BELGRADE — Selectmen will take a second look at a proposed traffic control and parking ordinance on Aug. 15.

The Board of Selectpersons voted 3-2 Tuesday night to reconsider the ordinance draft that was defeated two weeks ago because of a 2-2 vote. Selectman Ernst Merckens, who was absent from the previous meeting, cast the deciding vote in favor of reconsideration Tuesday night.

Selectman Michael Barrett formally requested reconsideration of the issue.

“In my opinion, nothing was really solved,” he said. “I would like the ordinance as proposed (on July 18) brought before the board again.”

The proposal addresses temporary street closings; sidewalk use, including snow removal; and parking, as well as parking enforcement, largely in the village area. A copy of the proposed ordinance is on the town’s website.

Selectman Ernie Rice, who previously voted against the ordinance, objected to the reconsideration of it as well.


“Most of the residents in this town don’t like new ordinances,” Rice said. “They don’t like new regulations.”

He said the town has been able to have parades and shut down roads for various functions without an ordinance. “I think it should be killed right here tonight,” Rice said.

Rice also said there have been few parking complaints.

“I feel it’s very inappropriate for this board to do an ordinance when we don’t have a serious problem,” Rice said.

He added that unintended consequences resulted from the adoption of a mass-gathering ordinance, which ended up affecting other events in the town.

Selectman Rick Damren said he visited an area near Long Pond several times where there had been a parking complaint, but he did not see a vehicle there. He also raised a question about enforcement.


Barrett countered by discussing parking problems along Main Street in the center of Belgrade Lakes.

“All it takes is a trip Sunday morning down in the village to know there’s a need,” he said. “Some days you couldn’t get an emergency vehicle down that road. We wanted something on the books.”

Rice said Maine State Police or the Kennebec County Sheriff’s Office could be contacted to handle parking problems along Main Street, which is state Route 27.

He also noted that there will be designated parking spaces after the state’s road reconstruction project in that area, which is to begin next spring. Barrett noted that the public will be able to weigh in on the proposed “Traffic Control and Parking Ordinance” at that time.

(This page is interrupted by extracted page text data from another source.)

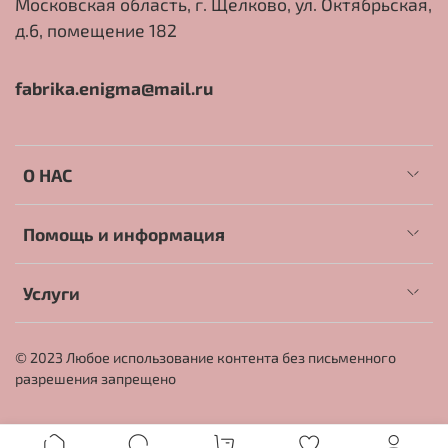
Московская область, г. Щелково, ул. Октябрьская,
д.6, помещение 182
fabrika.enigma@mail.ru
О НАС
Помощь и информация
Услуги
© 2023 Любое использование контента без письменного
разрешения запрещено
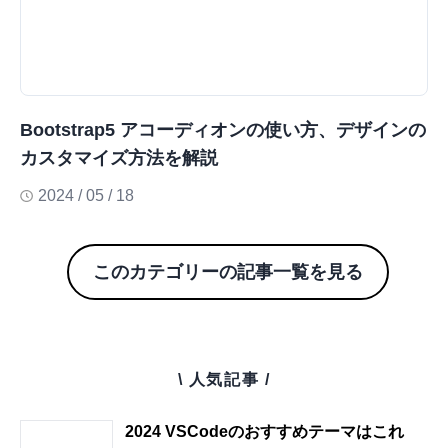
Bootstrap5 アコーディオンの使い方、デザインの
カスタマイズ方法を解説
2024 / 05 / 18
このカテゴリーの記事一覧を見る
\ 人気記事 /
2024 VSCodeのおすすめテーマはこれ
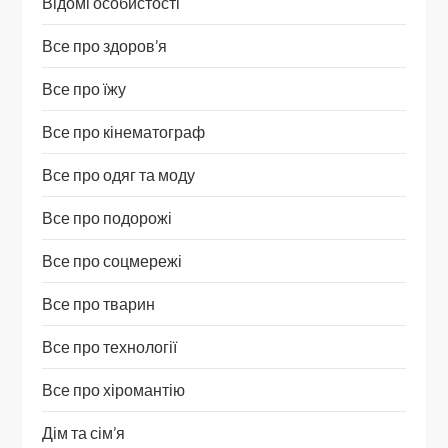
Відомі особистості
Все про здоров’я
Все про їжу
Все про кінематограф
Все про одяг та моду
Все про подорожі
Все про соцмережі
Все про тварин
Все про технології
Все про хіромантію
Дім та сім’я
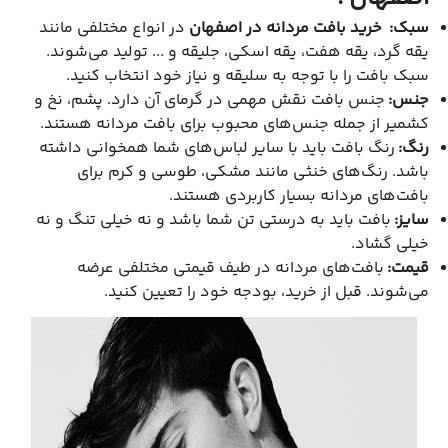
سبک:
خرید بافت مردانه در اصفهان
در انواع مختلفی مانند
یقه گرد، یقه هفت، یقه اسکی، جلیقه و ... تولید می‌شوند.
سبک بافت را با توجه به سلیقه و نیاز خود انتخاب کنید.
جنس:
جنس بافت نقش مهمی در گرمای آن دارد. پشم، نخ و
کشمیر از جمله جنس‌های محبوب برای بافت مردانه هستند.
رنگ:
رنگ بافت باید با سایر لباس‌های شما همخوانی داشته
باشد. رنگ‌های خنثی مانند مشکی، طوسی و کرم برای
بافت‌های مردانه بسیار کاربردی هستند.
سایز:
بافت باید به درستی تن شما باشد و نه خیلی تنگ و نه
خیلی گشاد.
قیمت:
بافت‌های مردانه در طیف قیمتی مختلفی عرضه
می‌شوند. قبل از خرید، بودجه خود را تعیین کنید.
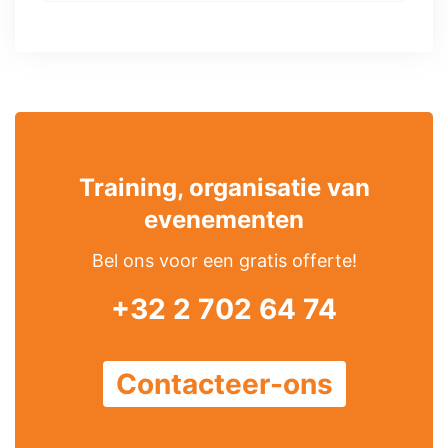
Training, organisatie van
evenementen
Bel ons voor een gratis offerte!
+32 2 702 64 74
Contacteer-ons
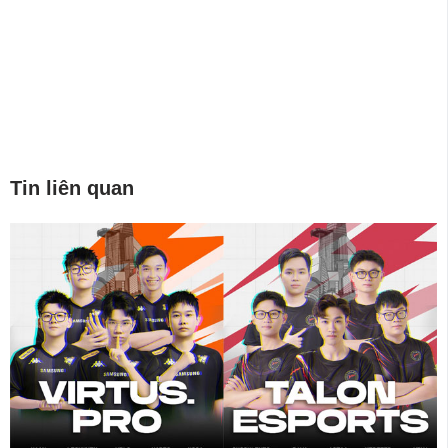
Tin liên quan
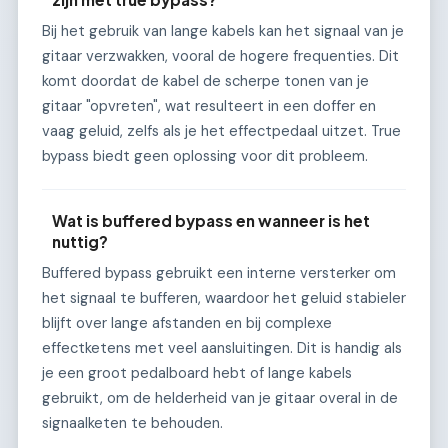
Bij het gebruik van lange kabels kan het signaal van je
gitaar verzwakken, vooral de hogere frequenties. Dit
komt doordat de kabel de scherpe tonen van je
gitaar "opvreten", wat resulteert in een doffer en
vaag geluid, zelfs als je het effectpedaal uitzet. True
bypass biedt geen oplossing voor dit probleem.
Wat is buffered bypass en wanneer is het
nuttig?
Buffered bypass gebruikt een interne versterker om
het signaal te bufferen, waardoor het geluid stabieler
blijft over lange afstanden en bij complexe
effectketens met veel aansluitingen. Dit is handig als
je een groot pedalboard hebt of lange kabels
gebruikt, om de helderheid van je gitaar overal in de
signaalketen te behouden.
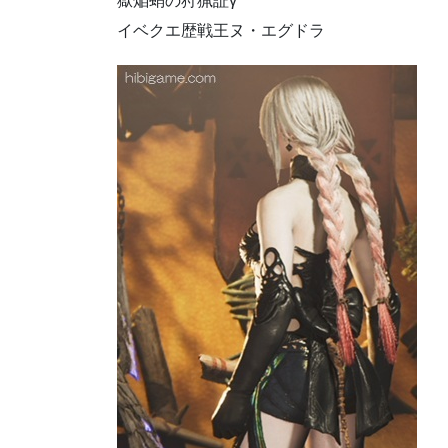
獄焔蛸の狩猟証γ
イベクエ歴戦王ヌ・エグドラ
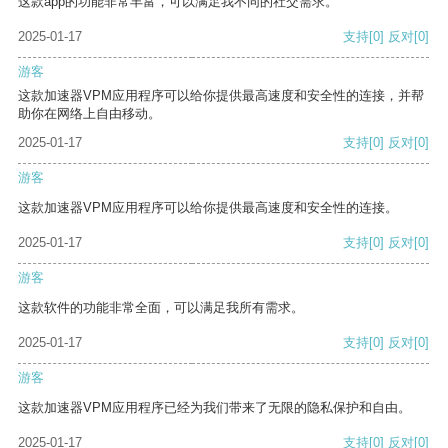
这款app的功能非常丰富，可以满足我不同的社交需求。
2025-01-17
支持
[0]
反对
[0]
游客
这款加速器VPM应用程序可以给你提供最高速度和安全性的连接，并帮
助你在网络上自由移动。
2025-01-17
支持
[0]
反对
[0]
游客
这款加速器VPM应用程序可以给你提供最高速度和安全性的连接。
2025-01-17
支持
[0]
反对
[0]
游客
这款软件的功能非常全面，可以满足我所有需求。
2025-01-17
支持
[0]
反对
[0]
游客
这款加速器VPM应用程序已经为我们带来了无限的隐私保护和自由。
2025-01-17
支持
[0]
反对
[0]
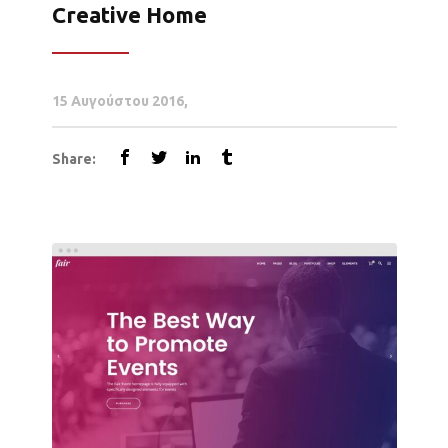
Creative Home
15 Αυγούστου 2016
Share:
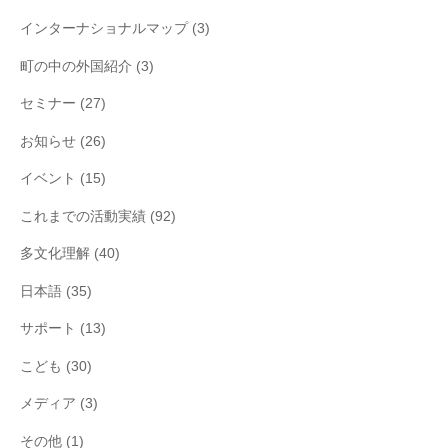
インターナショナルマップ
(3)
町の中の外国紹介
(3)
セミナー
(27)
お知らせ
(26)
イベント
(15)
これまでの活動実績
(92)
多文化理解
(40)
日本語
(35)
サポート
(13)
こども
(30)
メディア
(3)
その他
(1)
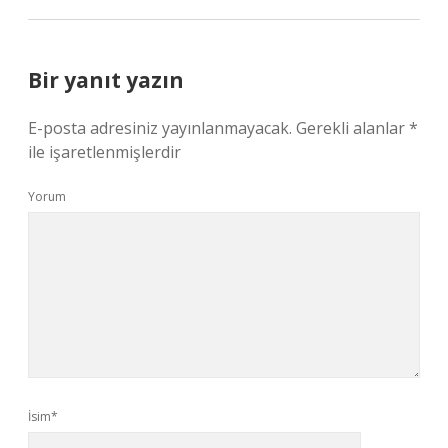
Bir yanıt yazın
E-posta adresiniz yayınlanmayacak.
Gerekli alanlar
*
ile işaretlenmişlerdir
Yorum
İsim*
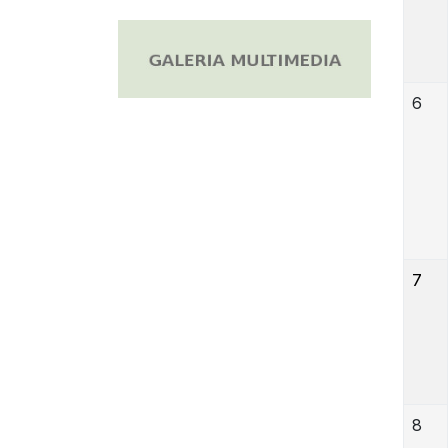
6
7
8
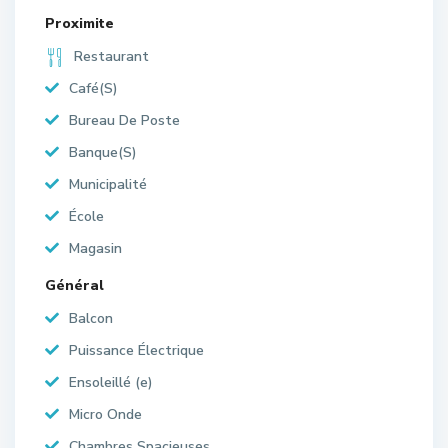
Proximite
Restaurant
Café(S)
Bureau De Poste
Banque(S)
Municipalité
École
Magasin
Général
Balcon
Puissance Électrique
Ensoleillé (e)
Micro Onde
Chambres Spacieuses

Barrett, Merckens and board Chairman Gary Mahler voted in favor of reconsideration; Rice and Damren opposed it,

In other business Tuesday night, selectmen reset the priorities for the town’s Planning Board, putting revisions to the Shoreland Zoning Ordinance at the forefront, and moving sign ordinance work to a back burner.


Planning Board Chairman Peter Rushton said it could be ready for a vote by next March if the all-volunteer board was given time to work on it.

The re-ordering of priorities came after requests by two property owners, Peter Sargent, who is also a Planning Board member but was speaking as an owner of shoreland property only.

Sargent said two other towns within the Belgrade Lakes watershed have revised their Shoreland Zoning Ordinances to make them compatible with state law and that he’s anxious for Belgrade to do the same

“It’s going at a snail’s pace,” Sargent said. “I’m looking for a timeline.”

Another property owner, Richard Samson, said he’s owned a small, 720-square-foot camp on Great Pond for eight years and has four children. “It’s been a tight squeeze for eight years,” Sampson told the board, adding that he’s hoping to enlarge it as allowed under the revised state law.